If the system will find several partially similar cases with different decision rules, it is possible to assign the weights by the experts expressing their suitability. This part of the concept will be an objective of further research.

  • If the cases differ in multiple parameters:

    1. 1.

      We identify a list of different parameters.

Formal scenario:

New case::

IF parameter1 = X AND parameter2 = Y AND parameter3 = Z

THEN target value = 1

Decision rule::

IF parameter1 <A, B> AND parameter2 <C, D> AND parameter3 <E, F>

THEN target value=1

Comparison::

X ∈ <A, B> AND (Y < C OR Y > D) AND (Z < E OR F > D)
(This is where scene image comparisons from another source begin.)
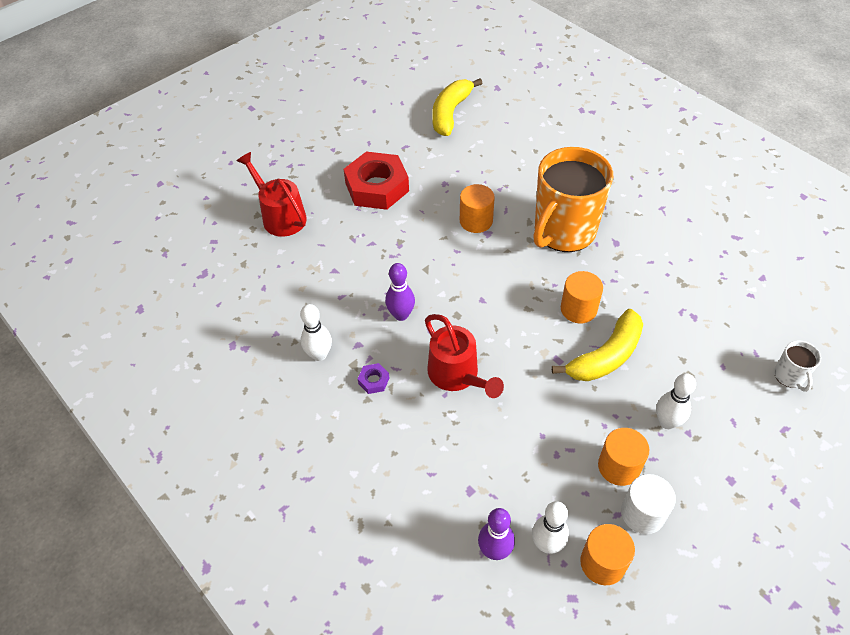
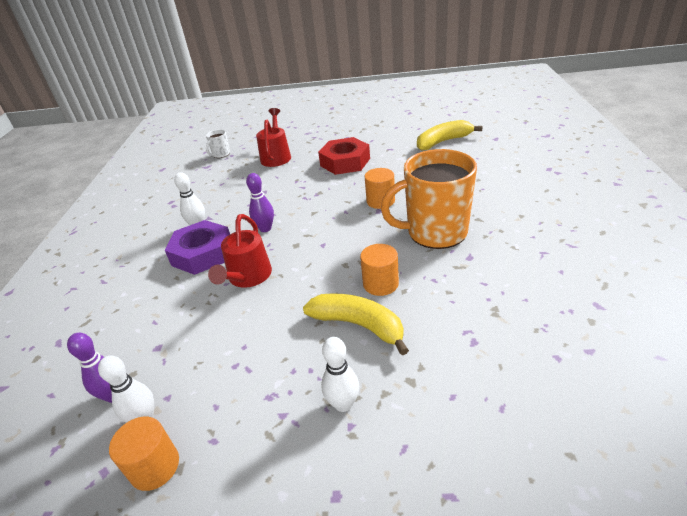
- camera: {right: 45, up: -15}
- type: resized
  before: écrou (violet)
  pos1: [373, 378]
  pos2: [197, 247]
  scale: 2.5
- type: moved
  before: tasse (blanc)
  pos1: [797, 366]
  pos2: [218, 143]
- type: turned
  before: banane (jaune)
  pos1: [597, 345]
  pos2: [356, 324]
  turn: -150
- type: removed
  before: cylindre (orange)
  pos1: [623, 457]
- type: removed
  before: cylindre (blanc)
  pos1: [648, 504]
These cases are different in parameter2 and parameter3.

  1. 2.

    For each of these parameters, we calculate a difference with existing cases with suitable similarity metric. Next, the expert will help us to allocate weights by importance for particular differences.

  2. 3.

    The parameters with high weights will be adapted to the most similar case, and the target class will be determined (REUSE-REVISE-RETAIN).

Specific scenario:

New case::

IF LDL = 1.8 AND HDL = 4.6 AND BMI = 34 THEN MCI = 1

Decision rule::

IF LDL ∈ <1.5, 3.1> AND HDL ∈ <3.1, 4.5> AND BMI ∈ <25.1,

29.3> THEN MCI = 1

Adapted rule 1::

IF LDL ∈ <1.5, 3.1> AND HDL ∈ <3.1, 4.6> AND BMI ∈ <25.1,

34> THEN MCI = 1

etc.

3 Conclusion

The CBR methodology has attracted significant attention because the basic idea of reusing experience to solve previous problems looks very attractive. It can use specific knowledge about past problematic situations solving. The number of medical systems using the full CBR cycle (retrieve, adaptation, retain) is still very low. The most critical issue is the successful adaptation step. We propose a new concept to solve this issue. We found the inspiration in the research of professor Holzinger research group called interactive machine learning (iML) with a human-in-the-loop. This approach leads to algorithms that can interact with both computational agents and human agents and can optimize their learning behavior through these interactions [26, 27].

For this purpose, we use a combination of data analysis methods and CBR extending by communication with an expert, which helps us determine the importance of the parameters, their settings and the determination of the suitable adaptation.

In future work, we will focus on experimentally testing and verification of the proposed approach on the available medical data samples.